Start of Data for analysis

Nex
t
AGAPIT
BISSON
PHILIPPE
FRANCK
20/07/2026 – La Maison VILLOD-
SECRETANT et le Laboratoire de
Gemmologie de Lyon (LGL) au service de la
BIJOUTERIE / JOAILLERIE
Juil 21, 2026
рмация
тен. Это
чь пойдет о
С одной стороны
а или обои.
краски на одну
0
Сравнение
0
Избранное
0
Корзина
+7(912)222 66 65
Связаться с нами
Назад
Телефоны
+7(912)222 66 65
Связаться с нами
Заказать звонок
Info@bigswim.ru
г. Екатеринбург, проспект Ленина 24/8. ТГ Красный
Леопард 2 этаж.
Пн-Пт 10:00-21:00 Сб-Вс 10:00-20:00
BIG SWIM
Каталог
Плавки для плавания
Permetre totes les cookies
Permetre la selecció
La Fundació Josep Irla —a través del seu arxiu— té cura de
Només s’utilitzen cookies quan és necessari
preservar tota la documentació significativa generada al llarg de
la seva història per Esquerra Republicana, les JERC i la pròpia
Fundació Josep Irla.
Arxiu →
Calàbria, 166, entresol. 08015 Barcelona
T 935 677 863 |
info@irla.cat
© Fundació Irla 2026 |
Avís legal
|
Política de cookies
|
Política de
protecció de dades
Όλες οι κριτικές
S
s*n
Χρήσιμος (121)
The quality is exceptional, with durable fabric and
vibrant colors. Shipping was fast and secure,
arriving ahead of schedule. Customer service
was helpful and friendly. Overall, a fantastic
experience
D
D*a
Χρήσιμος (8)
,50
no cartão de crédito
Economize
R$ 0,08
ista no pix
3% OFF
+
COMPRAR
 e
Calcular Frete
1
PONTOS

End of Data for analysis

▶ [Your objective]
Every entry above needs to be written out again exactly.

▶ [Task result]
Nex
t
AGAPIT
BISSON
PHILIPPE
FRANCK
20/07/2026 – La Maison VILLOD-
SECRETANT et le Laboratoire de
Gemmologie de Lyon (LGL) au service de la
BIJOUTERIE / JOAILLERIE
Juil 21, 2026
рмация
тен. Это
чь пойдет о
С одной стороны
а или обои.
краски на одну
0
Сравнение
0
Избранное
0
Корзина
+7(912)222 66 65
Связаться с нами
Назад
Телефоны
+7(912)222 66 65
Связаться с нами
Заказать звонок
Info@bigswim.ru
г. Екатеринбург, проспект Ленина 24/8. ТГ Красный
Леопард 2 этаж.
Пн-Пт 10:00-21:00 Сб-Вс 10:00-20:00
BIG SWIM
Каталог
Плавки для плавания
Permetre totes les cookies
Permetre la selecció
La Fundació Josep Irla —a través del seu arxiu— té cura de
Només s’utilitzen cookies quan és necessari
preservar tota la documentació significativa generada al llarg de
la seva història per Esquerra Republicana, les JERC i la pròpia
Fundació Josep Irla.
Arxiu →
Calàbria, 166, entresol. 08015 Barcelona
T 935 677 863 |
info@irla.cat
© Fundació Irla 2026 |
Avís legal
|
Política de cookies
|
Política de
protecció de dades
Όλες οι κριτικές
S
s*n
Χρήσιμος (121)
The quality is exceptional, with durable fabric and
vibrant colors. Shipping was fast and secure,
arriving ahead of schedule. Customer service
was helpful and friendly. Overall, a fantastic
experience
D
D*a
Χρήσιμος (8)
,50
no cartão de crédito
Economize
R$ 0,08
ista no pix
3% OFF
+
COMPRAR
 e
Calcular Frete
1
PONTOS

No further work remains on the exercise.